Mark A. Socinski, MD: Any comments from the left?
Dean F. Bajorin, MD: I would agree. Have a high index of suspicion, hyperacuity. Monitor the things you don’t ordinarily see, such as panhypopituitarism, when they say, “I’m feeling a little fatigued.” If you’re not thinking of it, you’re not going to do it. And program it in so that you’re doing thyroid function tests on a regular basis. And with thyroid, add the cortisol. That issue about tapering slowly, it means starting hard, quick, and high and then tapering slowly at the back end. The hepatitis keeps flaring up again, as well.
Jared M. Weiss, MD: I was just going to say I think we all react to what we’ve seen in the phase I trials that we’ve been involved in. That’s what happens in medicine. Those are the cases that you remember. So, if you’ve seen hypophysitis, you think of that. If you’ve seen severe pneumonitis, you think of that. But the problem here is that unlike chemotherapy, it’s the spectrum of almost any autoimmune…

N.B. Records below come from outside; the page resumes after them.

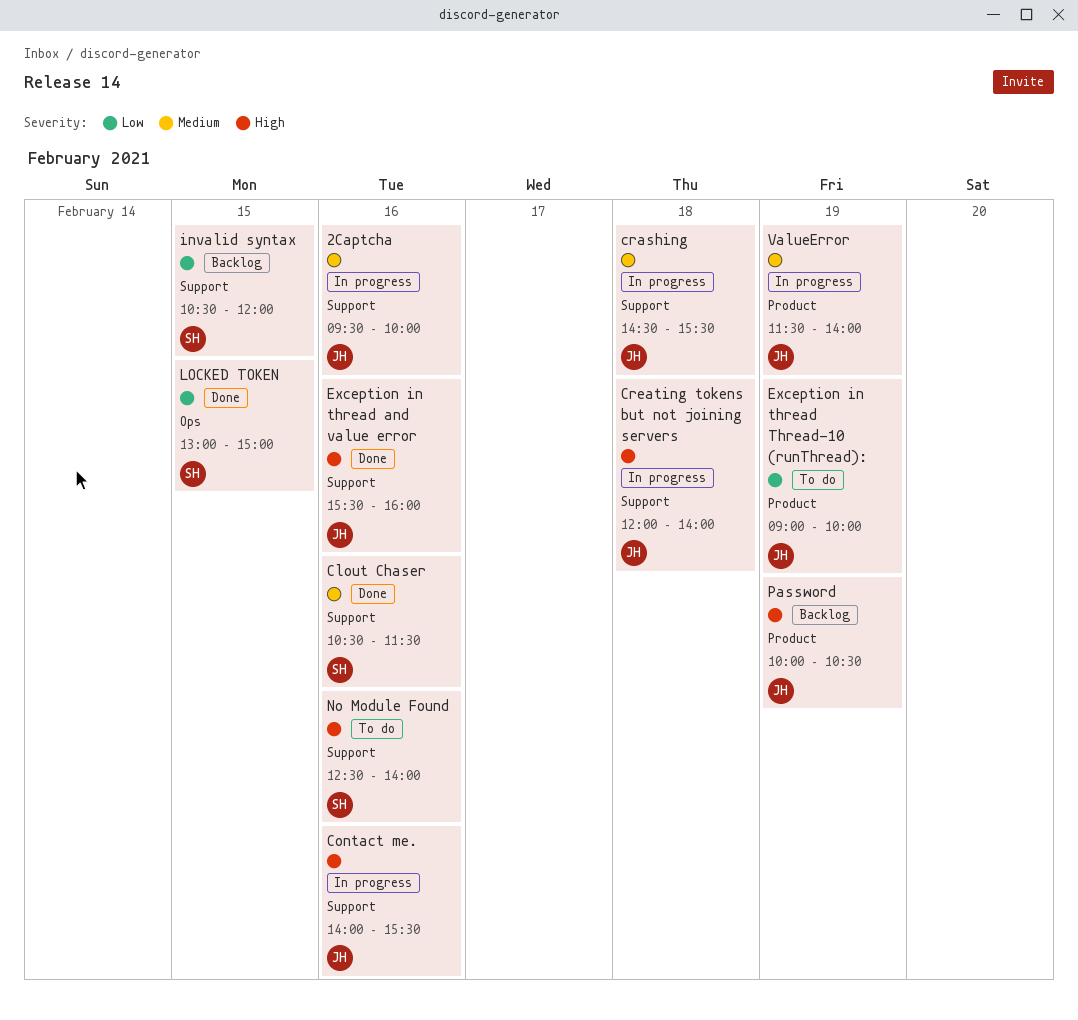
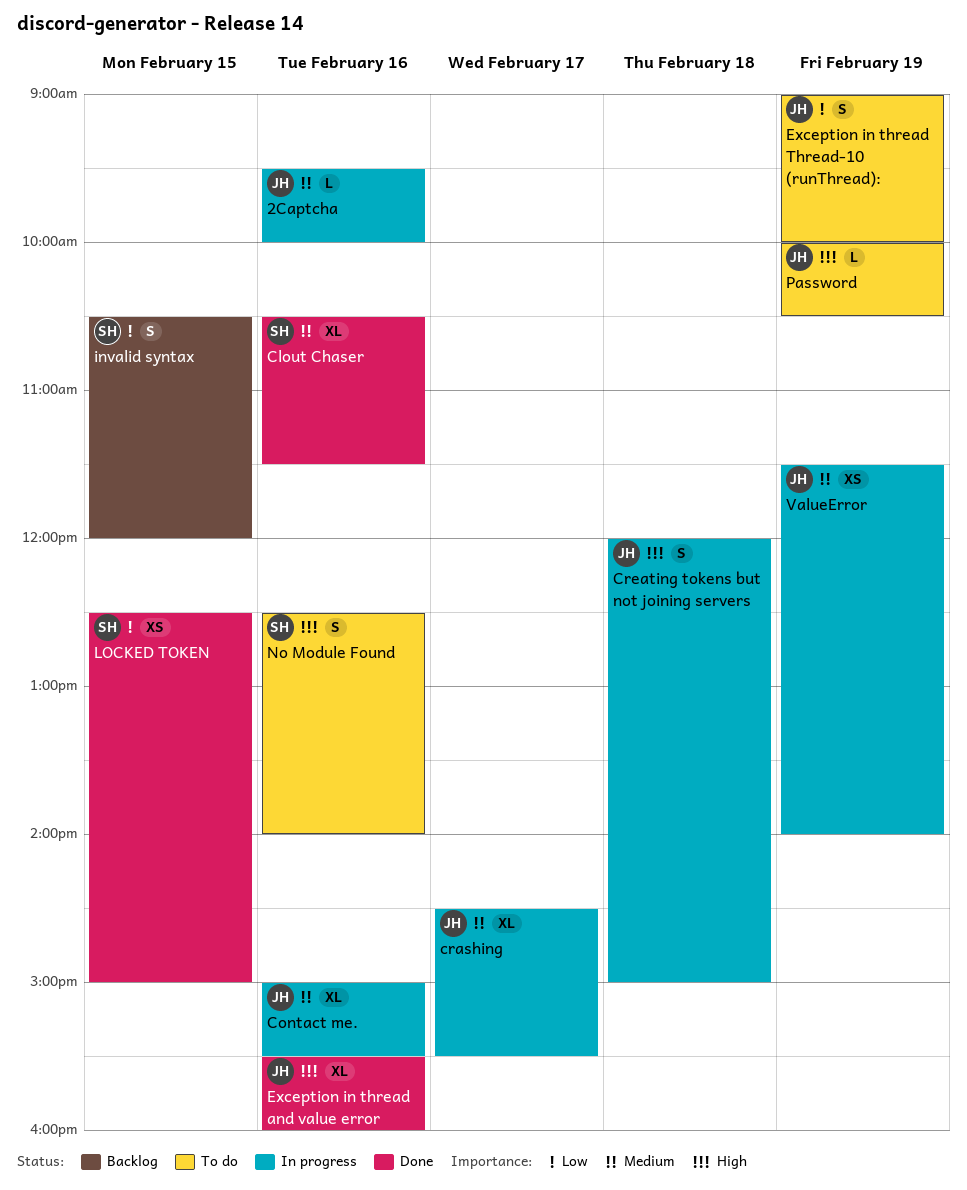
Contact me., priority: High -> Medium
Contact me., begins: 14:00 -> 15:00
crashing, day: Feb 18 -> Feb 17
Creating tokens but not joining servers, ends: 14:00 -> 15:00
LOCKED TOKEN, begins: 13:00 -> 12:30
Password, status: Backlog -> To do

Mark A. Socinski, MD: Any “itis”
Jared M. Weiss, MD: Any “itis" you could imagine—pericarditis, pneumonitis, colitis. And the average symptom that you’re going to see with one of these drugs is not going to be related to the drug. It’s going to be, more likely to be, something else, and that makes diagnosis incredibly hard. It was said once or twice on the panel, and it’s worth saying at least a third time, that you just have to have a low threshold to think of anything and to potentially act on it. Because there’s much greater harm from not acting on it than from acting a little bit too often.
Mark A. Socinski, MD: That’s because we don’t take many of the phone calls, our nurses do. And so, the education of oncology nurses is critical here, to recognize these things and the things that you can’t ignore. Because we may not hear about them until they’re much more severe.
Jared M. Weiss, MD: These drugs may be much less toxic than chemotherapy, and I certainly am less scared of them than chemotherapy. If I had to go on one of these drugs, even in combination, or chemotherapy, I’d rather go on the combination, for toxicity reasons. However, the spectrum of toxicities is so different from what we’re trained to manage, what our nurses are trained to manage, that education really couldn’t be underscored enough.
John V. Heymach, MD, PhD: I just want to expand on that and a point that Dean made. We often refer to the art of medicine as if there’s some magic creativity that you can’t distill. I think this is a good case, where we really should be programming in or making algorithms. What we’re saying is, essentially every patient that’s starting these treatments should get their T4 and their TSH monitored on this schedule. They should be getting their liver function monitored on this. This is really a case where I think having better developed algorithms, as opposed to leaving it to people to recognize something they haven’t seen before, is important.
Jared M. Weiss, MD: Especially more and more rapidly, as new drugs come out.